[Excerpted data Boundary: Start]

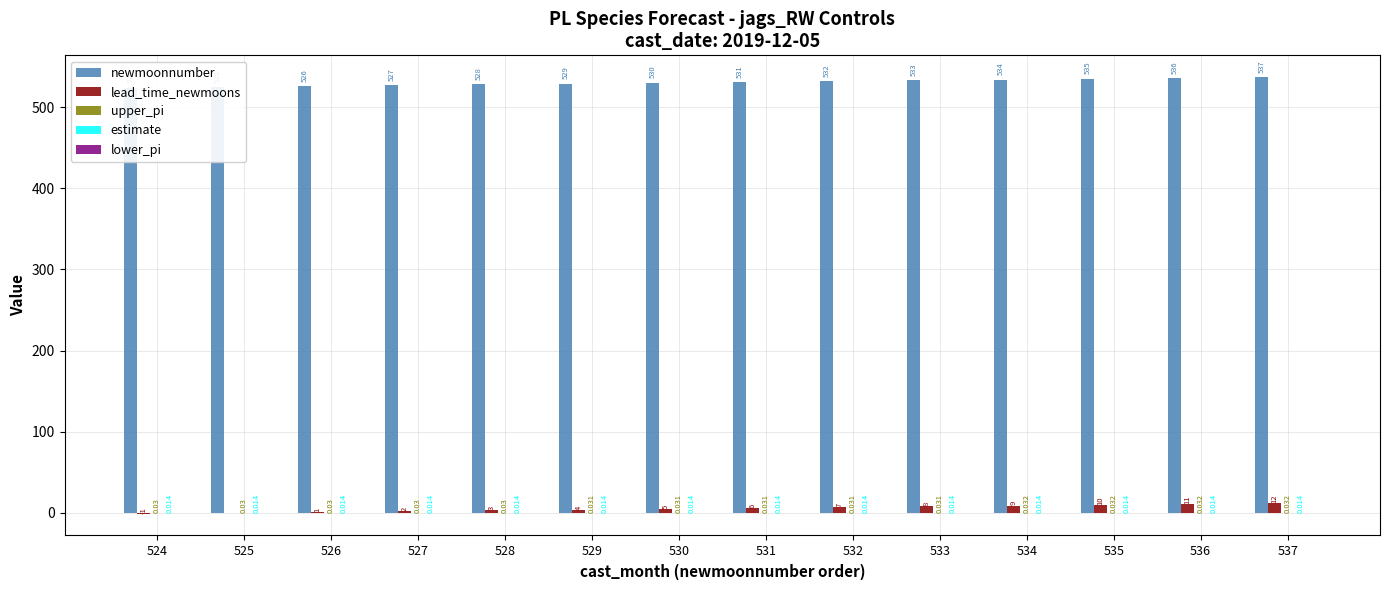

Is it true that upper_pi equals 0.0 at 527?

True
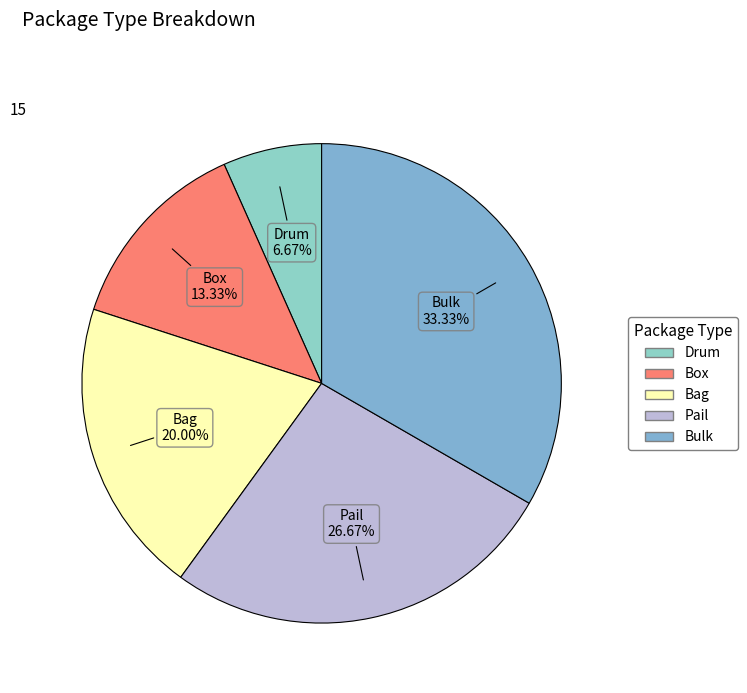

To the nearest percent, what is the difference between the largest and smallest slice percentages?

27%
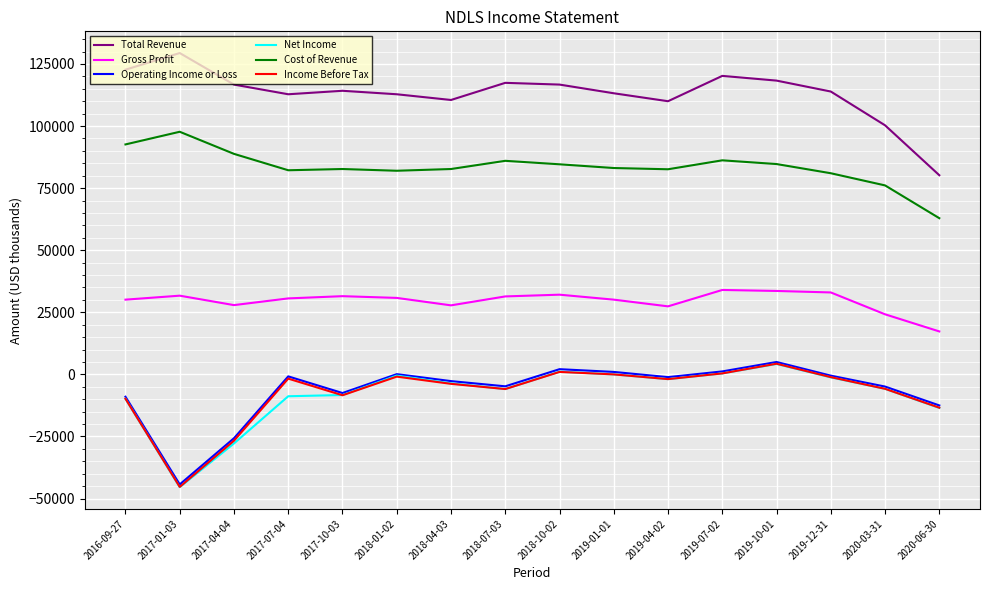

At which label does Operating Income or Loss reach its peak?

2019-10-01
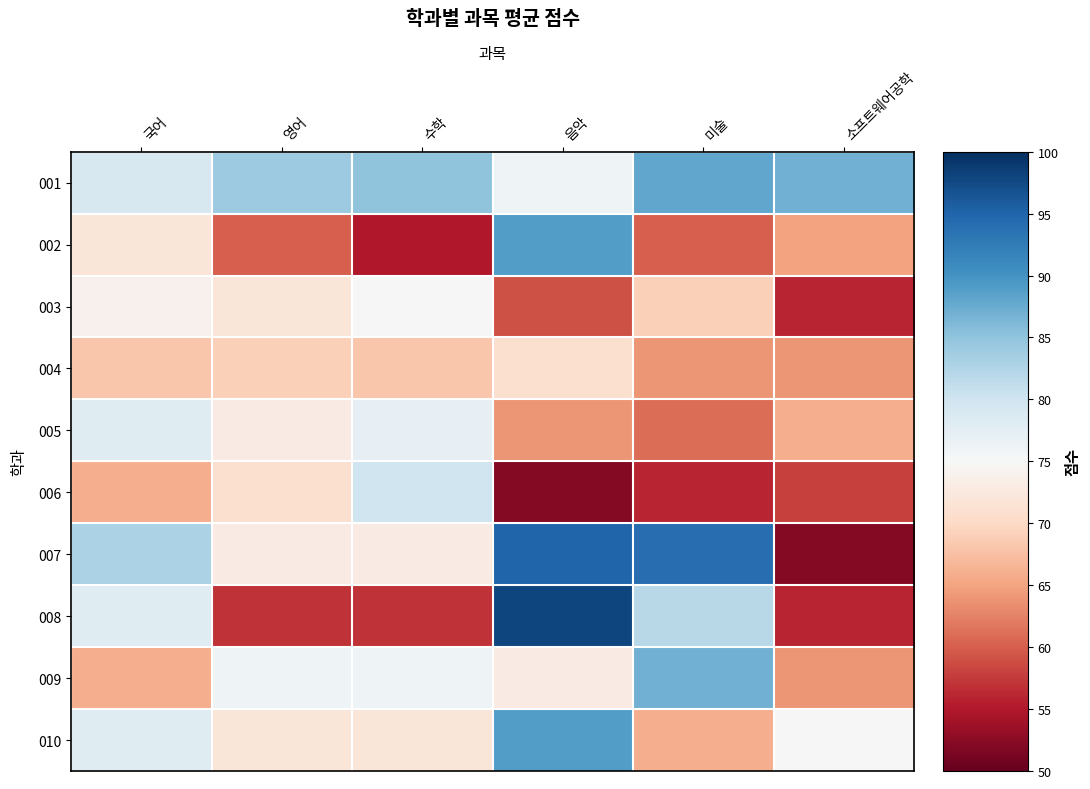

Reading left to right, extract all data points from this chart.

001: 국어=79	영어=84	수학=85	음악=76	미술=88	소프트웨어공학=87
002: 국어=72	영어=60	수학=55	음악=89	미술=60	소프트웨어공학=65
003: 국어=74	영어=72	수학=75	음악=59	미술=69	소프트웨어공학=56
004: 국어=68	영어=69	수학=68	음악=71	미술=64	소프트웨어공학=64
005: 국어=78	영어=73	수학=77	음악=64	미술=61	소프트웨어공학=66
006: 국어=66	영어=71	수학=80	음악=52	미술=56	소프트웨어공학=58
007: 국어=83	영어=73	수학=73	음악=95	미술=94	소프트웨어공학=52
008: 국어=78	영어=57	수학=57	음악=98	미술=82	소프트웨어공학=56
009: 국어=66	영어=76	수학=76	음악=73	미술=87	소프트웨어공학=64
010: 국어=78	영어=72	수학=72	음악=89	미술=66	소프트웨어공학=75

[Excerpted data Boundary: End]

_To do_
Could you transcribe the records word for word, starting at the beginning and going on through the line with "Reading left to", leaving out the pictures?

_Solved exercise_
Is it true that upper_pi equals 0.0 at 527?

True

To the nearest percent, what is the difference between the largest and smallest slice percentages?

27%

At which label does Operating Income or Loss reach its peak?

2019-10-01

Reading left to right, extract all data points from this chart.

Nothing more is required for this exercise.